Pamukkale is the modern name of Hierapolis. The name of the city is derived from the wife of Telephus, Hiera. Telephus was the mythical founder of Pergamum. The city Hierapolis was established in the 4th century BC by the Seleucid kings. The ancients believed that the city was founded by God Apollo. Hierapolis literally means the sacred city. The city was popular due to the sacred hot springs linked with Pluto the god of the underworld.
Presently Hierapolis is a World Heritage Site and very popular tourist attraction. Millions of people visit to take a bath in the sacred hot springs as it is believed to cure various ailments. The city also has a mention in the Bible. Ancient tradition links Hierapolis to the biblical figure Philip, quotes that Philip died in Hierapolis in 80 AD. There is no clarity about Philip, whether he was Philip the Apostle, one of the 12 original disciples crucified, or Philip the Evangelist, the later disciple.
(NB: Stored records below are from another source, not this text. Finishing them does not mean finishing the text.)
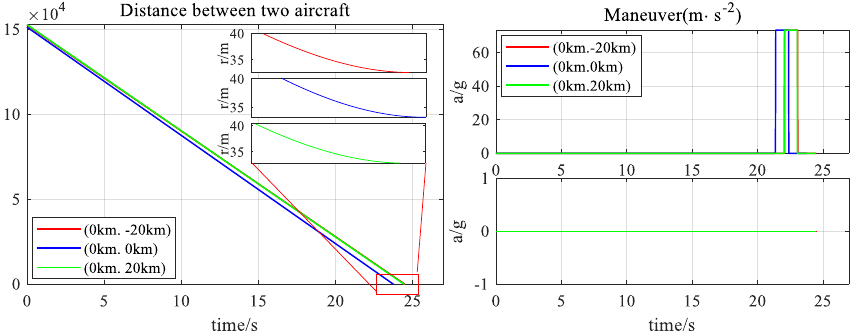
Figure 11. Evader utilizing MS-DDQN maneuvers with the three different initial relative positions ( 0km, − 20km ) , ( 0km,0km ) , and ( 20km,20km ) in the initial inertial coordinate system.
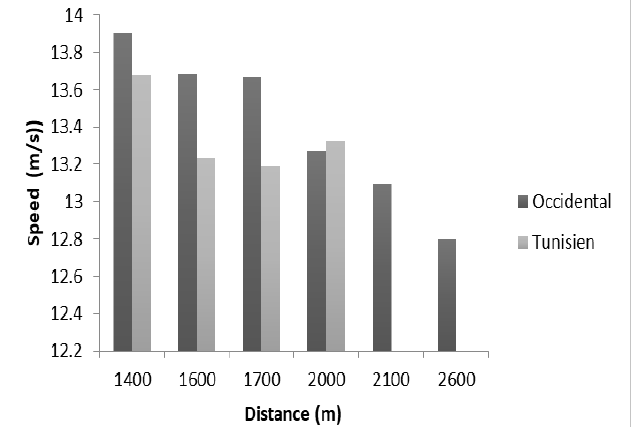
Figure 2 : Variation of the speed according to the origin of the father and the different distances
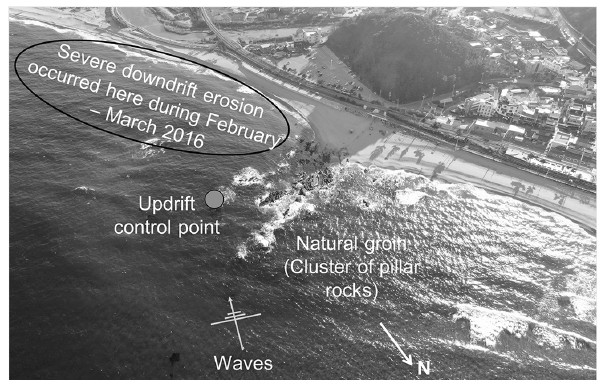
Figure 3. Location of pillar rocks seaward of Jeongdongjin Beach, where downdrift erosion had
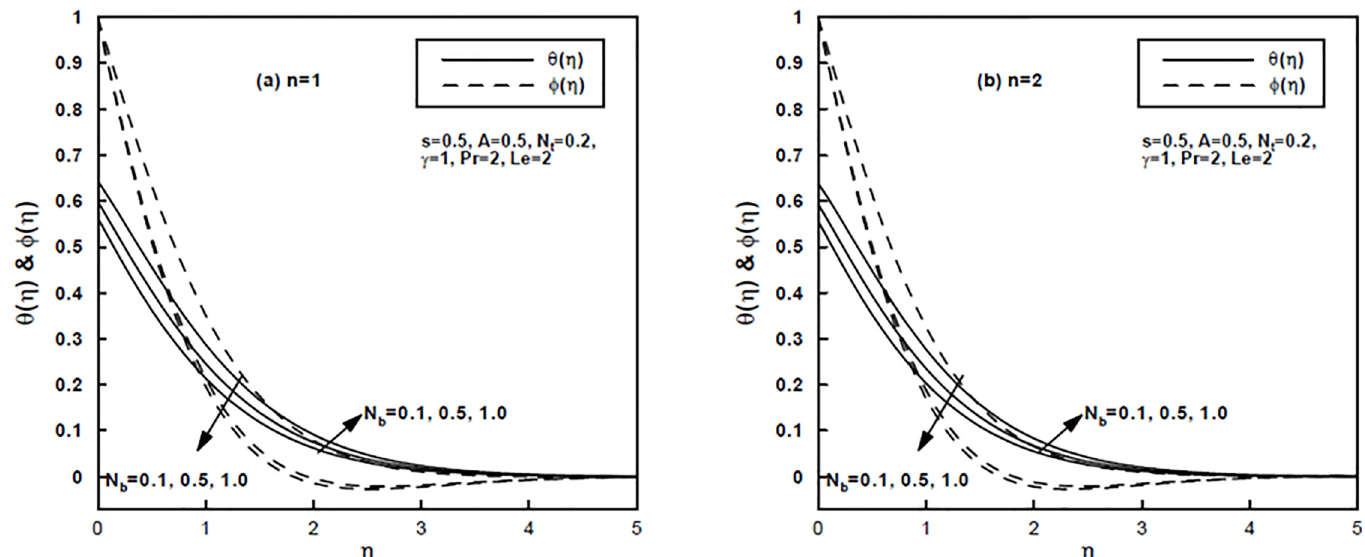
Fig 5. (a,b), The temperature and concentration profiles for different values of the Brownian motion parameter N b .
Hierapolis became part of the tri-city area in Lycas River Valley, the city was popular for the textiles mainly wool and the purple dye made from madder root juice. The hot springs at Hierapolis are still the strongest tourist attraction, as it is known to have healing power. The water in this hot spring is rich in minerals who have this miraculous power of curing various ailments.
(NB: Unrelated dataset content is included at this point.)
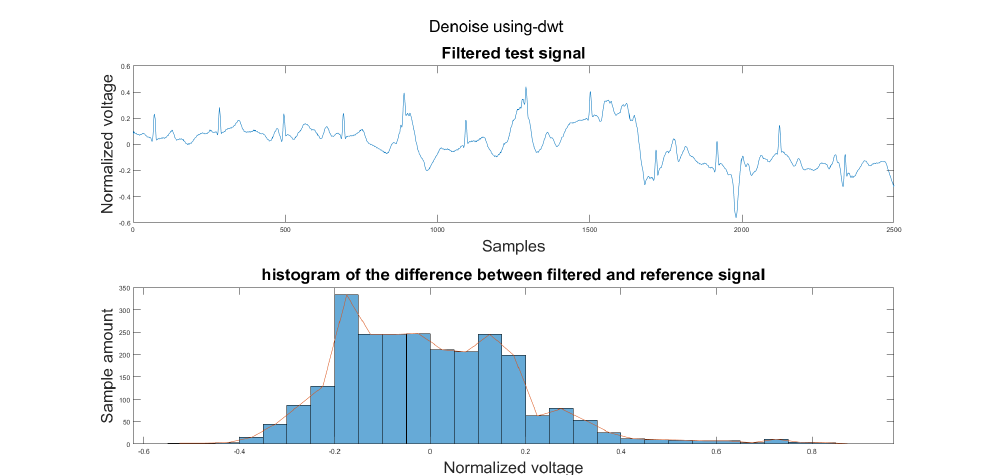
Figure A17. (1) Test signal, (2) histogram of the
The city of Hierapolis was dedicated to Apollo Lairbenos, who was supposed to have founded the city. In the ruins found in the area is the Temple of Apollo, which is estimated to have been built in the 3rd century AD. Pluto, the god of the underworld was also worshipped in this city in those days and this is apparent from the fact that the main religious festival in ancient time was Letoia.
Hierapolis city was attached to Rome in 133 BC along with the rest of the kingdom and was the Roman province since then. There was an earthquake in 60 AD, which destroyed the city which was later rebuilt in 2nd and 3rd century AD.
In the ancient times the city had majority of the Jewish population and this is proved by the innumerous inscriptions on the tombs and another site in the site. The city was destroyed primarily due to earthquakes and the deposits of travertine and the flood of water.
Though now the entire site is called as Pamukkale, in the ancient times Pamukkale was the white terraces from the travertine, which were located near the ruins of the Hierapolis city. The layer of the white calcium carbonate built up in steps has given this name Pamukkale to the area which means the cotton castle. For obvious reasons the visitors are not permitted to walk on these layers.
Hierapolis or the Pamukkale, as it is known now, has plenty of attractions for the tourists. The center of attraction obviously is the hot springs where every visitor loves to take a dip along with the ancient artifacts. The visitors are allowed to swim with the antiquities. There is the Pamukkale Museum which is worth visit the displays which are Turkish and English are well maintained and arranged, there are coins, jewelry, statues and architectural fragments among other items on display. There are Temples of Apollo and Plutonium to visit and so are the ruins of the theater which is well preserved with the stage building.
There is also a ruined church and the Martyrium of St. Philip along with the crosses and the arches serving as Christian Symbol.